Items from a dataset
───

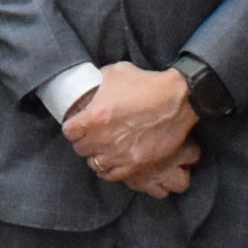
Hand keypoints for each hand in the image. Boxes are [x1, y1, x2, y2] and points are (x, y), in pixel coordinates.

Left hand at [63, 61, 196, 195]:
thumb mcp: (115, 72)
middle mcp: (104, 139)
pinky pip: (112, 175)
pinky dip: (109, 169)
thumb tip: (90, 86)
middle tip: (90, 135)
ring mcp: (120, 154)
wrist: (178, 100)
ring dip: (96, 155)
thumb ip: (98, 82)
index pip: (69, 131)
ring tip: (101, 148)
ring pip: (94, 164)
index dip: (72, 127)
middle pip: (80, 149)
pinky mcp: (135, 165)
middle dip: (84, 141)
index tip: (77, 125)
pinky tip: (111, 160)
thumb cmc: (147, 84)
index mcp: (95, 116)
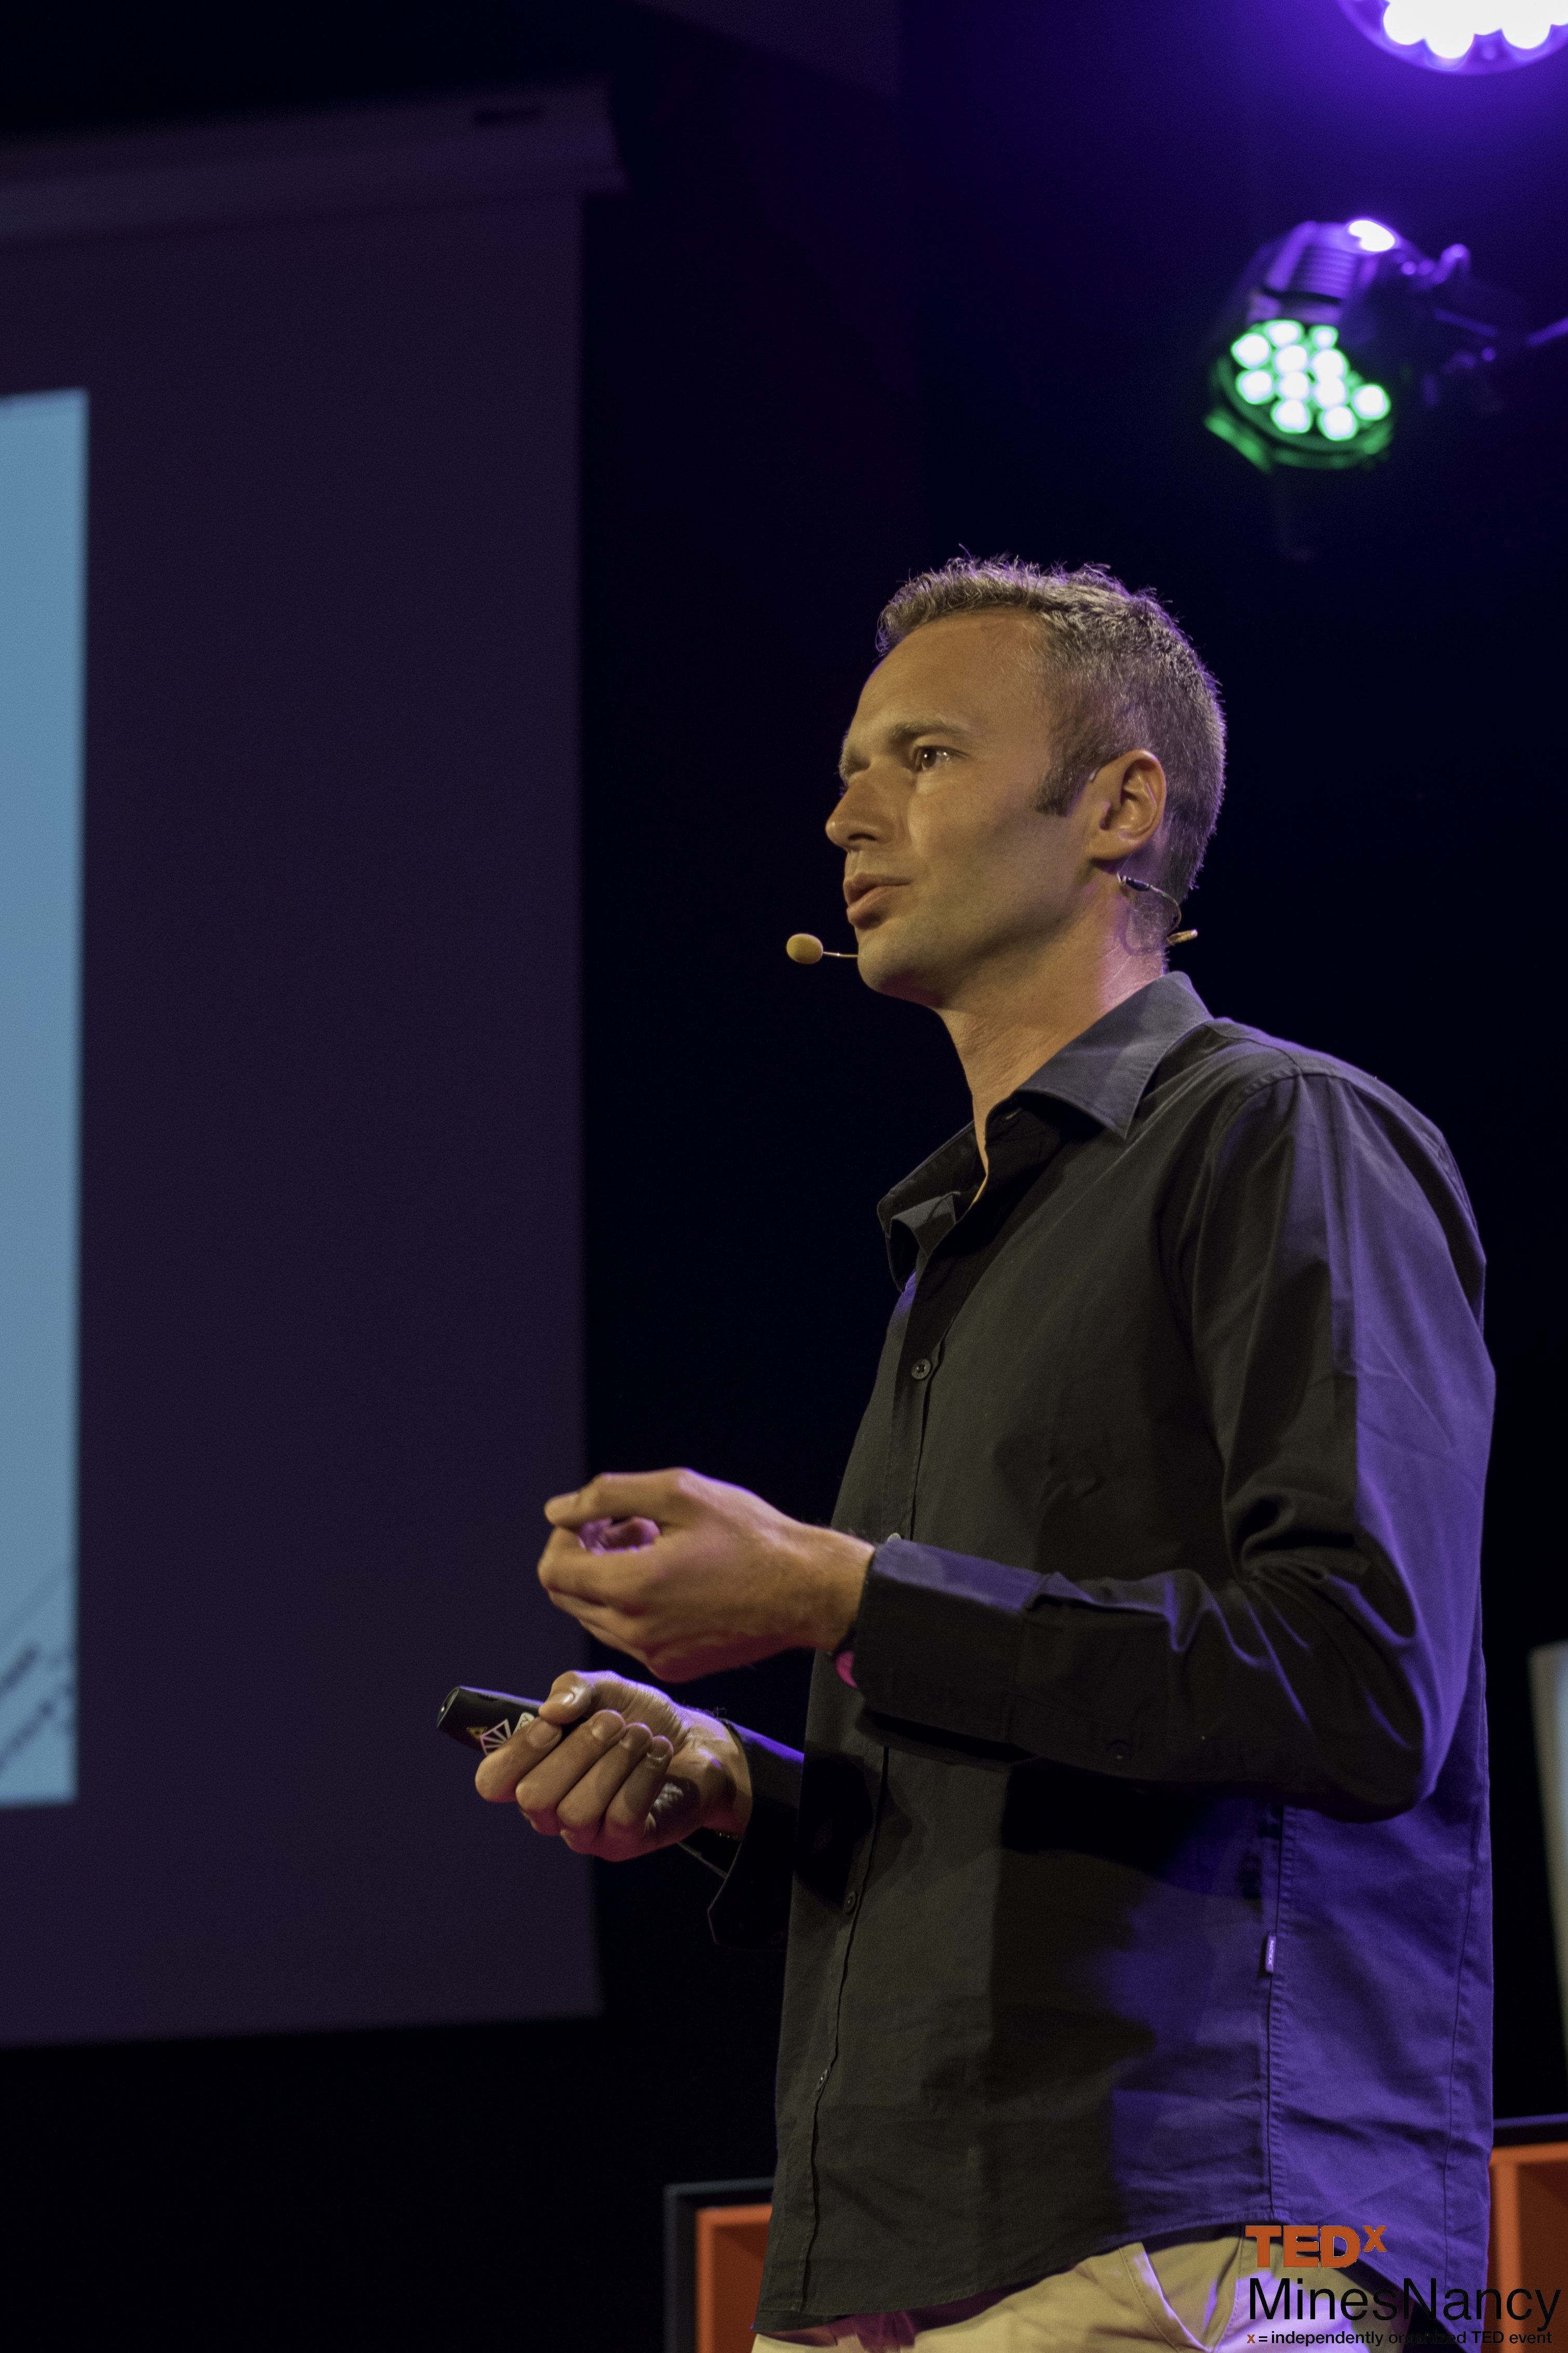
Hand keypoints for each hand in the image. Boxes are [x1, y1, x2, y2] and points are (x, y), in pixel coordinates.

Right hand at [473, 1668, 751, 1859]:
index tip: (552, 1725)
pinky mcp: (623, 1844)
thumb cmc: (639, 1718)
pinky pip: (620, 1816)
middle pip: (534, 1797)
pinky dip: (643, 1775)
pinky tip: (659, 1751)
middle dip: (578, 1750)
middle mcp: (550, 1810)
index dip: (516, 1754)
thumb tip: (551, 1710)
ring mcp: (585, 1833)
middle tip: (613, 1721)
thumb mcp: (606, 1689)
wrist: (696, 1744)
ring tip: (641, 1735)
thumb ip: (574, 1689)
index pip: (492, 1782)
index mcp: (533, 1770)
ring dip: (614, 1762)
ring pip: (576, 1811)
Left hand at [535, 1467, 872, 1680]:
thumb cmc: (750, 1535)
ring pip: (596, 1616)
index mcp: (631, 1587)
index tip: (599, 1519)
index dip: (565, 1537)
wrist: (807, 1590)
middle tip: (628, 1527)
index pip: (553, 1570)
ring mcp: (653, 1655)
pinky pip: (628, 1635)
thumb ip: (608, 1495)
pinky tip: (674, 1577)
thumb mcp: (680, 1492)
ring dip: (608, 1579)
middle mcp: (634, 1631)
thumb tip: (557, 1511)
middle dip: (584, 1555)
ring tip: (655, 1546)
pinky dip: (634, 1604)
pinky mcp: (674, 1667)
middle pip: (567, 1596)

───

= PROBLEM TO SOLVE =
Your answer must be the lines from the one with "index mcp: (533, 1770)" through the last line of the data, repeated exactly and with nothing else.

= ANSWER =
index mcp: (533, 1770)
ring dip: (614, 1762)
ring pip: (576, 1811)
Left hand at [535, 1467, 872, 1680]:
thumb cmc: (750, 1535)
ring pip: (596, 1616)
index mcp: (631, 1587)
index tip: (599, 1519)
index dip: (565, 1537)
wrist: (807, 1590)
middle tip: (628, 1527)
index pip: (553, 1570)
ring mcp: (653, 1655)
pinky pip: (628, 1635)
thumb ip: (608, 1495)
pinky tip: (674, 1577)
thumb mcp: (680, 1492)
ring dip: (608, 1579)
middle mcp: (634, 1631)
thumb tip: (557, 1511)
middle dip: (584, 1555)
ring tip: (655, 1546)
pinky dip: (634, 1604)
pinky mcp: (674, 1667)
middle pip: (567, 1596)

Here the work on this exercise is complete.